2. Again using a pencil, label the top of the first plate with the numbers "1," "2," and
"3." Label the top of the second plate with the numbers "4" and "5" and the letter "M"
(for "mixture") (see Figure 4). The numbers on the plates correspond to the dye
samples according to the following key:
1= Methylene Blue
2= Safranin
3= EosinY
4 = Fluorescein
5 = Fast Green FCF
3. Place one drop of Sample 1 (methylene blue) on a watch glass or glass plate.
4. You are now ready to "spot" the TLC plates. The sample spot will be placed on the
pencil line under its corresponding number. Touch the narrow end of a spotter to the
drop of sample. The sample will be drawn up the tube due to capillary action. Gently
and very briefly touch the tip of the spotter to the line on the TLC plate (under the
corresponding number), keeping your index finger over the end of the tube, so that
only a small amount of solution is transferred. It is extremely important to keep the
spot as^small as possible, as the dyes are very concentrated. It is also important not to
disrupt the silica gel, so a gentle touch is required.
5. Repeat steps 3 and 4 for the other dye samples (safranin, eosin Y, fluorescein, and
fast green FCF) according to the key provided in step 2.
6. Repeat steps 3 and 4 for one of the unknown dye mixtures (the spot will be placed on
the pencil line under "M").
7. Remove the watch glass or Parafilm cover of the chromatography chamber. Carefully
place the first TLC plate in the chromatography chamber with the sample end down
(as shown in Figure 2). Important: (1) Do not get any solvent on the upper portion
TLC plate, and (2) the sample spots must remain above the level of the solvent. If the
solvent level is too high, the sample will dilute into the solvent! Carefully place the
second TLC plate in the chamber, making sure the two plates do not touch. Replace
the watch glass or Parafilm cover.
8. The solvent will be drawn up the TLC plates. As it is drawn up, it will carry the dyes
in each sample up the plates at different rates depending on the characteristics of the
individual compounds.
9. When the solvent front is within 1-2 cm of the top of the TLC plate, the run is
stopped by removing the plate from the chamber.
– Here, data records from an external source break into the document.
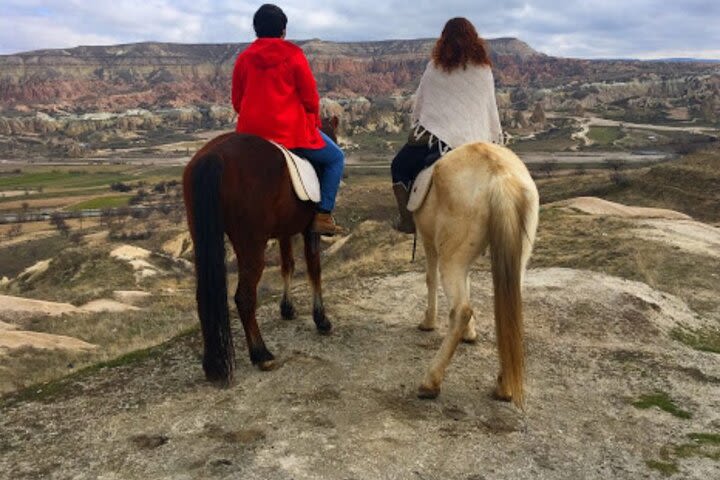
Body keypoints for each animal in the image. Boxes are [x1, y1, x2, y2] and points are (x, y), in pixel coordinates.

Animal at [180, 118, 338, 384]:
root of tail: (213, 155)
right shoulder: (310, 230)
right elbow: (314, 268)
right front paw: (321, 319)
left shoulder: (284, 232)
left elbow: (287, 265)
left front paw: (287, 309)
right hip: (251, 243)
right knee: (244, 297)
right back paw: (261, 354)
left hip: (201, 235)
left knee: (204, 296)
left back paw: (212, 366)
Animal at [414, 141, 536, 406]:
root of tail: (500, 175)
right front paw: (470, 334)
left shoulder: (428, 241)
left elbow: (430, 280)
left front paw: (428, 322)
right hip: (518, 257)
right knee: (510, 310)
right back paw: (504, 387)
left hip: (450, 259)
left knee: (460, 310)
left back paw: (430, 382)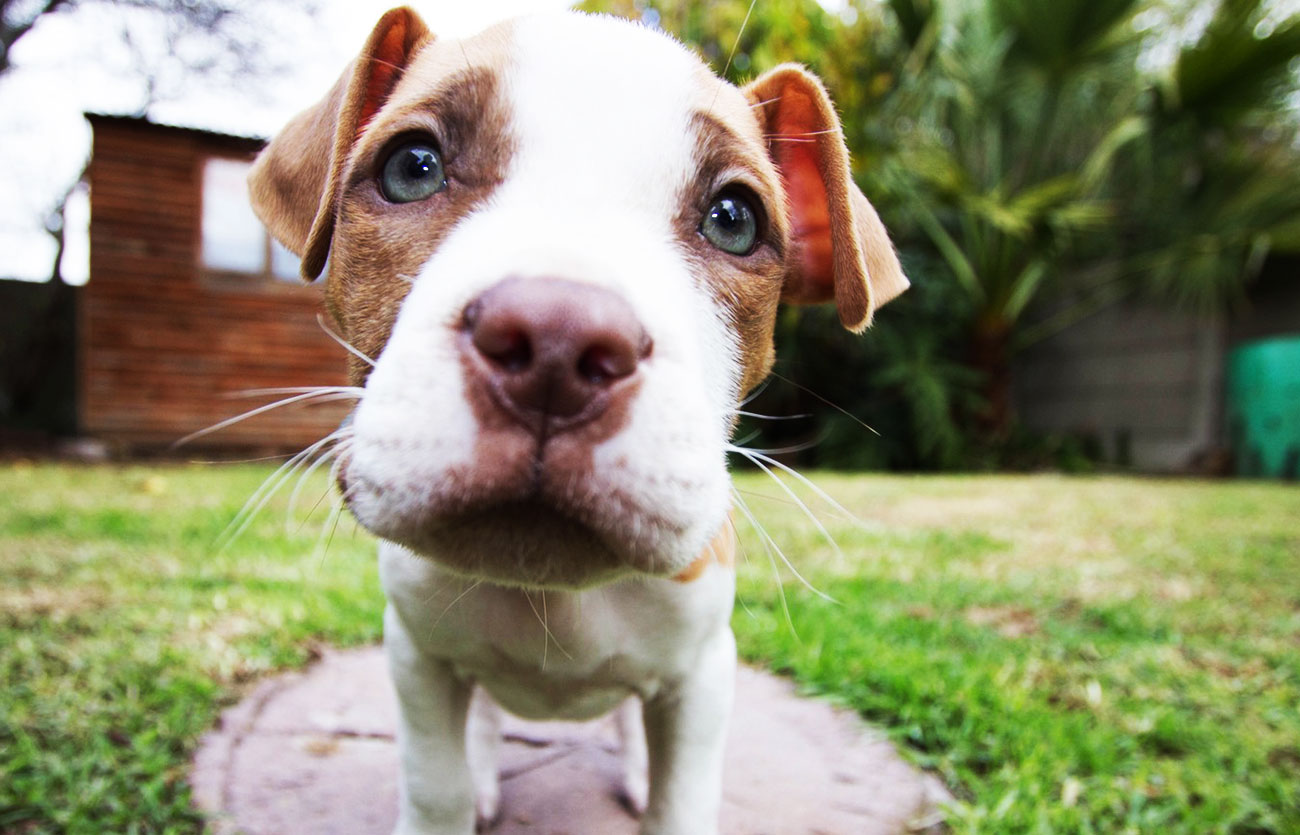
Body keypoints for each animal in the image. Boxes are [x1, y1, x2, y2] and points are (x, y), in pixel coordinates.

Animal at [248, 8, 909, 832]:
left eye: (733, 219)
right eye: (412, 167)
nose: (557, 342)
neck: (553, 594)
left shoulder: (702, 675)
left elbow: (681, 798)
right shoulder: (416, 656)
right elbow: (436, 783)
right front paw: (456, 790)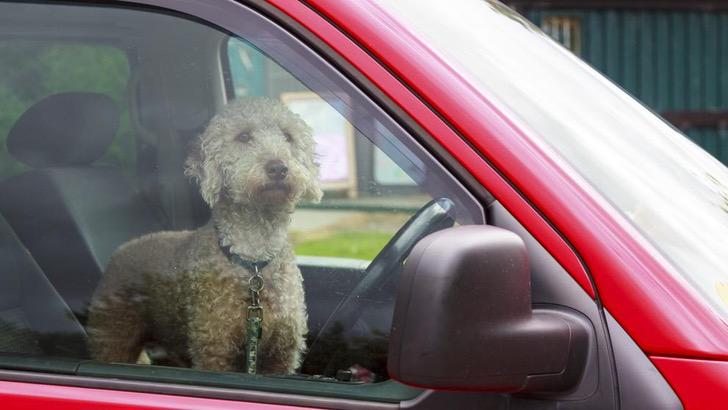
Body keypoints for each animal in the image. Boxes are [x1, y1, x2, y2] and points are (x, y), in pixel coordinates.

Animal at [87, 97, 322, 374]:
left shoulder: (282, 354)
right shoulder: (213, 347)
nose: (278, 167)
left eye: (288, 136)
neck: (252, 258)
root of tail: (120, 250)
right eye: (243, 136)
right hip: (113, 334)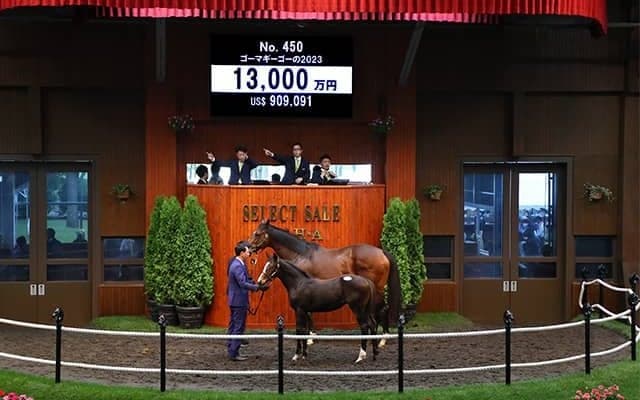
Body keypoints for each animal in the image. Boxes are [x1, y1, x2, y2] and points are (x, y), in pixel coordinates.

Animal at [248, 219, 401, 347]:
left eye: (257, 233)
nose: (248, 248)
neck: (301, 253)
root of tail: (382, 252)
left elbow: (309, 314)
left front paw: (310, 338)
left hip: (377, 288)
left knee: (383, 308)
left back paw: (382, 339)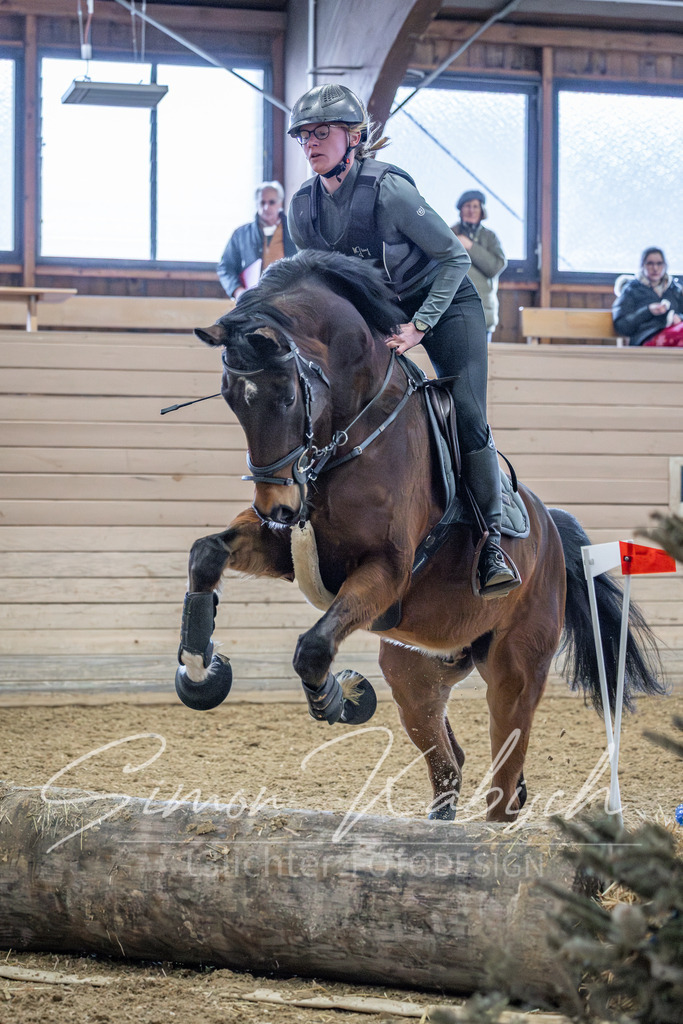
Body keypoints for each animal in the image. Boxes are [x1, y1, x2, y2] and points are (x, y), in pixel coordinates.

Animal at [174, 249, 663, 823]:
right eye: (232, 398)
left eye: (289, 395)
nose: (276, 506)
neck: (350, 434)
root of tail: (551, 531)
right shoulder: (289, 550)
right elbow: (207, 553)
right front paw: (199, 671)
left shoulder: (385, 571)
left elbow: (313, 647)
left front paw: (342, 698)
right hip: (418, 670)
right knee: (452, 759)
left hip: (515, 668)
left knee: (503, 773)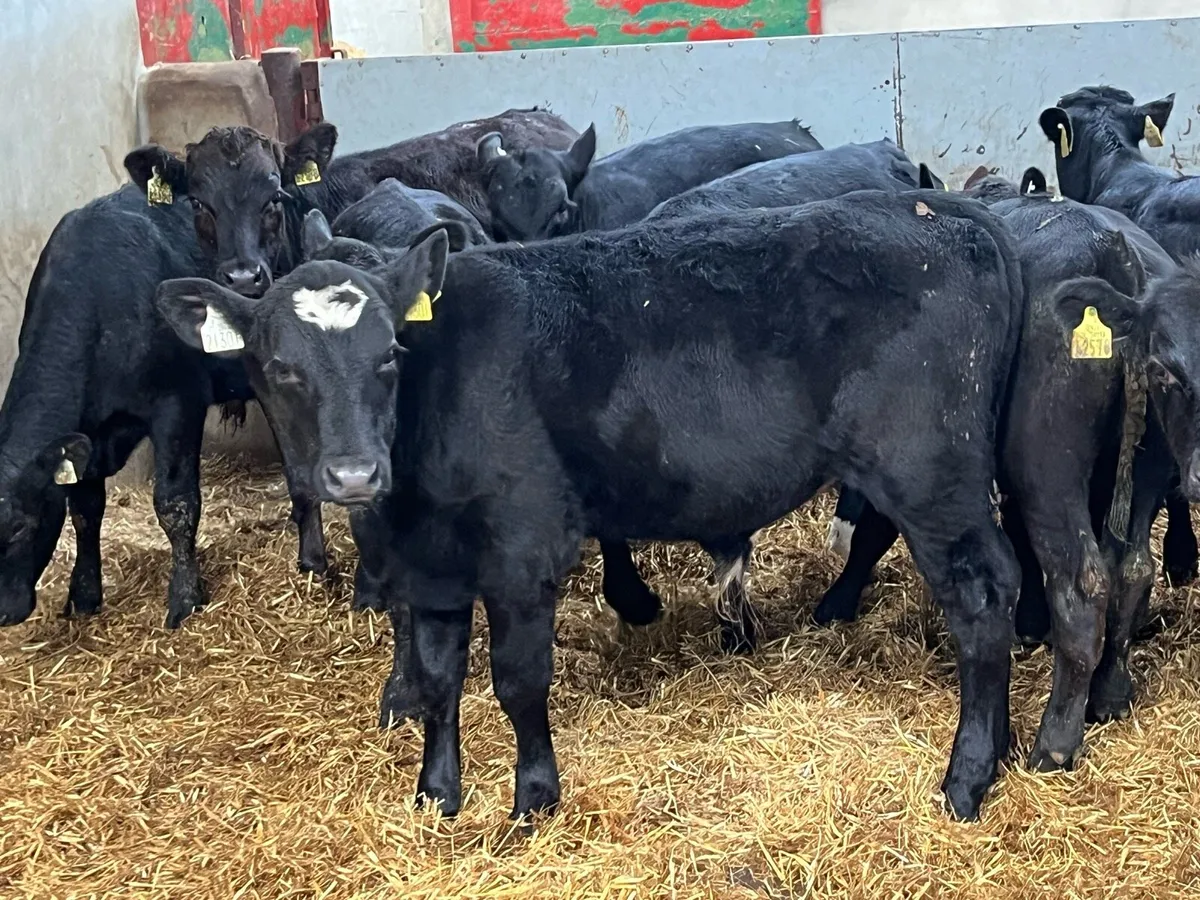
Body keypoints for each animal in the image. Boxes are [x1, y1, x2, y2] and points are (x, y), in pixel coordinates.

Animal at [0, 185, 235, 629]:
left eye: (19, 526)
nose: (2, 612)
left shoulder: (178, 402)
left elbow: (175, 503)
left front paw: (185, 599)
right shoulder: (86, 434)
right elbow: (85, 510)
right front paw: (84, 595)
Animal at [154, 188, 1025, 824]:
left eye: (389, 355)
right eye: (279, 366)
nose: (352, 472)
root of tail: (933, 210)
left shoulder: (521, 545)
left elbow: (516, 680)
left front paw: (534, 798)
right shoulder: (433, 569)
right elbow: (437, 681)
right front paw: (436, 794)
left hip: (929, 476)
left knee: (983, 601)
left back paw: (967, 778)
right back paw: (1003, 752)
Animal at [814, 170, 1182, 770]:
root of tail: (1111, 249)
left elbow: (874, 530)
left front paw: (837, 600)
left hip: (1046, 468)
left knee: (1083, 583)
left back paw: (1055, 741)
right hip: (1146, 463)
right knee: (1131, 568)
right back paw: (1109, 693)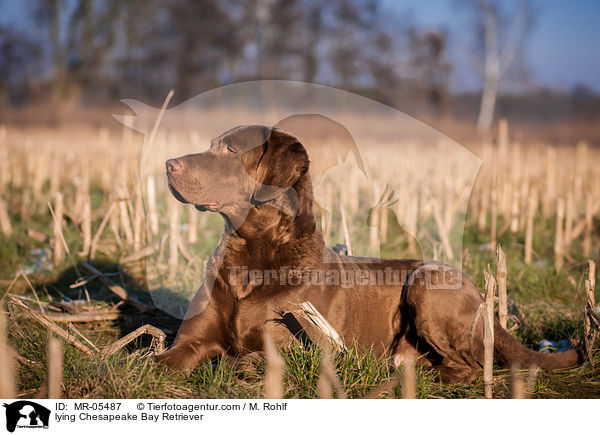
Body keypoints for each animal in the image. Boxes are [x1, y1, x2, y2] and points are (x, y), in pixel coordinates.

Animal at [158, 124, 580, 384]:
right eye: (211, 144)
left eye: (230, 150)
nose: (167, 163)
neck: (252, 252)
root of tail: (482, 298)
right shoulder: (190, 341)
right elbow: (160, 358)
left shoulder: (287, 351)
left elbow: (239, 360)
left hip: (428, 282)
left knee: (470, 366)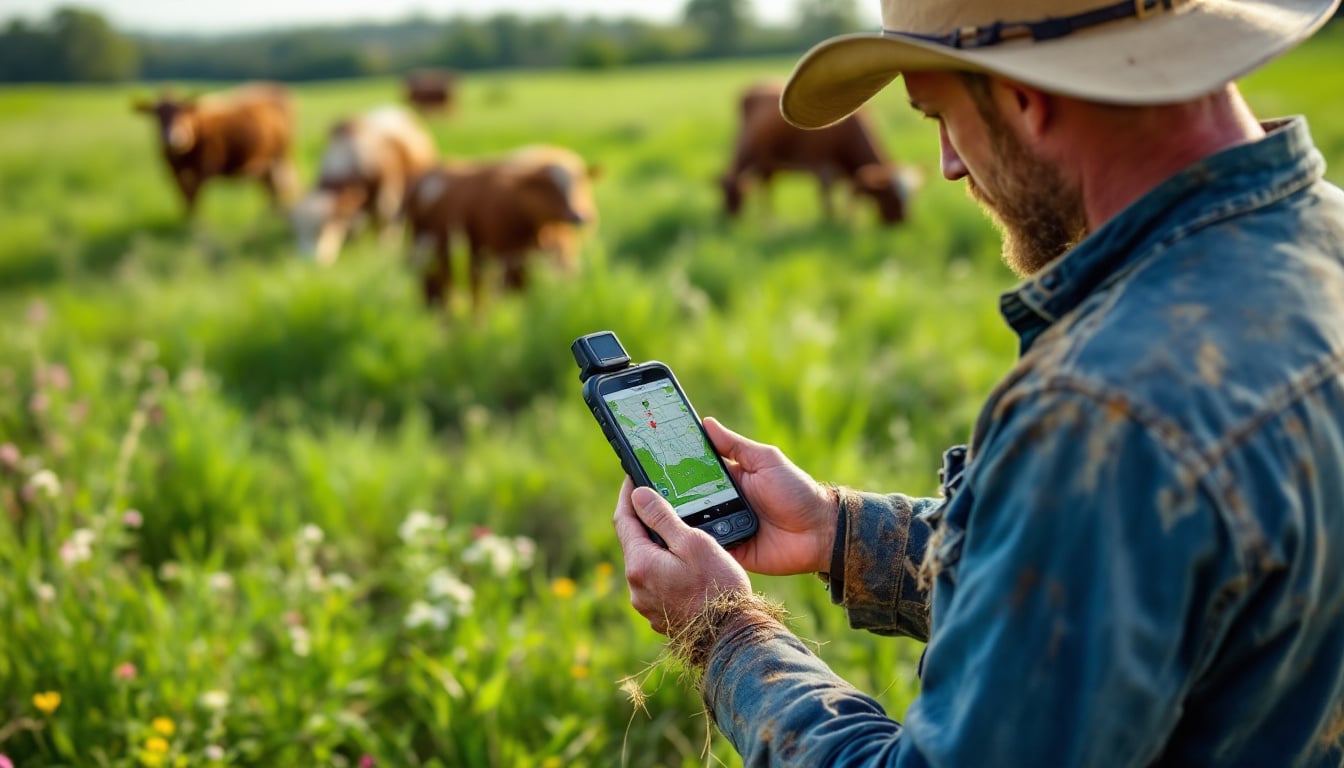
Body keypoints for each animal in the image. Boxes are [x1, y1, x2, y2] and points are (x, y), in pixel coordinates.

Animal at [132, 83, 298, 216]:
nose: (174, 138)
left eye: (184, 111)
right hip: (263, 164)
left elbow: (194, 198)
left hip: (281, 158)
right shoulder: (172, 173)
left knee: (279, 187)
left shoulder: (204, 171)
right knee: (269, 188)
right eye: (157, 115)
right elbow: (184, 198)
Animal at [291, 106, 438, 266]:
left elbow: (386, 217)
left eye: (322, 229)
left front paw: (386, 246)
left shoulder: (389, 191)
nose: (308, 262)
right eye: (297, 231)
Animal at [403, 145, 599, 310]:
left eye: (581, 184)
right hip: (429, 252)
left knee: (468, 290)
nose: (580, 217)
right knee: (436, 292)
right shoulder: (510, 258)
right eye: (549, 187)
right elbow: (516, 295)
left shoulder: (561, 256)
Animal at [720, 81, 919, 227]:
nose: (904, 223)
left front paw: (850, 222)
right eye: (891, 196)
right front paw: (829, 224)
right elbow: (827, 201)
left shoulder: (850, 175)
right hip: (757, 156)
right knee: (762, 187)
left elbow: (850, 199)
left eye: (911, 196)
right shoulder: (824, 169)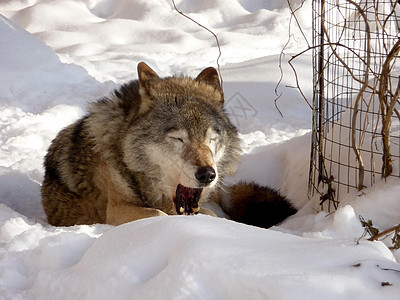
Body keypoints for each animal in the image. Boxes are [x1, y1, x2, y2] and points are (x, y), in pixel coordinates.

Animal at [41, 62, 296, 227]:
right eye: (178, 138)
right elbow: (158, 215)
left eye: (211, 138)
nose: (207, 174)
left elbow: (211, 215)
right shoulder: (116, 209)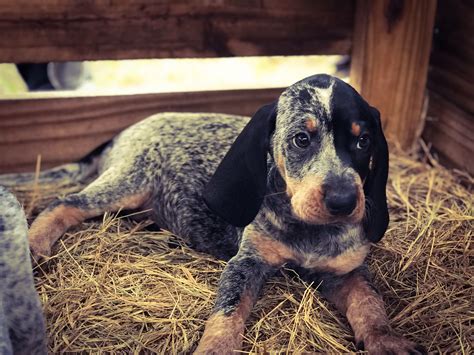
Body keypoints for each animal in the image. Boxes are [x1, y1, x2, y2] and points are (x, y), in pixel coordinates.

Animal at [10, 74, 426, 354]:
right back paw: (33, 243)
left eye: (363, 141)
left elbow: (370, 305)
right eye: (301, 139)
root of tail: (125, 130)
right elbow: (227, 314)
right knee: (64, 202)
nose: (343, 201)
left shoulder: (347, 271)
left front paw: (387, 340)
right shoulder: (245, 264)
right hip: (130, 182)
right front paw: (215, 347)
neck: (309, 231)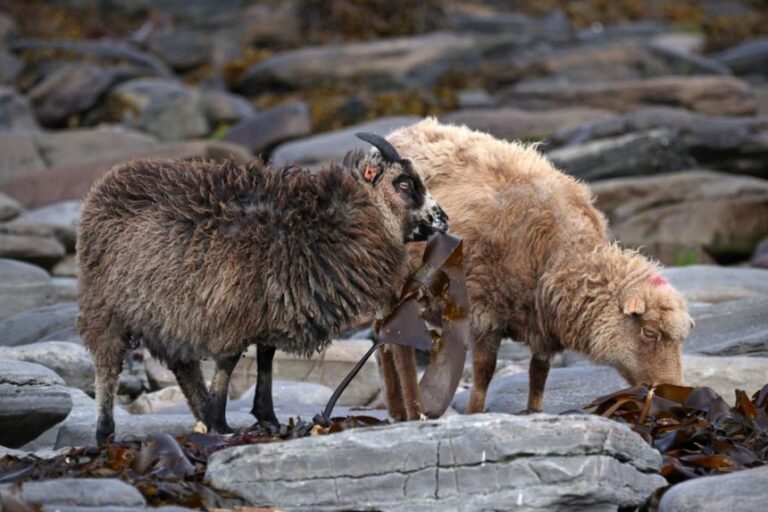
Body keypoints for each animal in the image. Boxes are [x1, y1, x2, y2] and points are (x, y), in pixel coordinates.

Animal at [75, 135, 448, 444]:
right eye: (404, 183)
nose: (443, 220)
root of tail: (108, 182)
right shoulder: (233, 308)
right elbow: (228, 363)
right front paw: (221, 423)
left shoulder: (273, 305)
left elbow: (266, 356)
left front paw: (265, 417)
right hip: (105, 306)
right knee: (107, 367)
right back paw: (106, 431)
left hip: (166, 314)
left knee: (183, 366)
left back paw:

10. Mark the location of each of the separated bands on the TLC plates and the final
solvent front, again using a pencil. This is done because some of the color and
brightness of each of the spots may be lost over time.
11. Measure the distance from the pencil line where the dyes were spotted to the solvent
front near the top of the TLC plate. Record in the data table
12. Repeat step 11 for each of the dyes, measuring from the pencil line to the center of
each colored band.
13. Optional: If an ultraviolet light is available, shine it on each of the TLC plates in a
darkened room. Note any differences in color. Can you make any additional
inferences about your unknown sample, or are your conclusions further confirmed?
Disposal:
The TLC plates may be placed in the trash. The chromatography solution should be
returned to the instructor.
Analysis
1. Since the samples are dyes they are relatively easy to see. Draw representations of
each of the TLC plates, including the dye colors and locations as well as the starting
spots and final solvent front locations. To compare and identify compounds
separated by TLC, calculate the Rf (rate of flow) values for each dye.
2. What can be inferred about the relative polarities of the various dyes knowing that the
solvent is quite polar?
3. Which dyes appear to be in your mixture?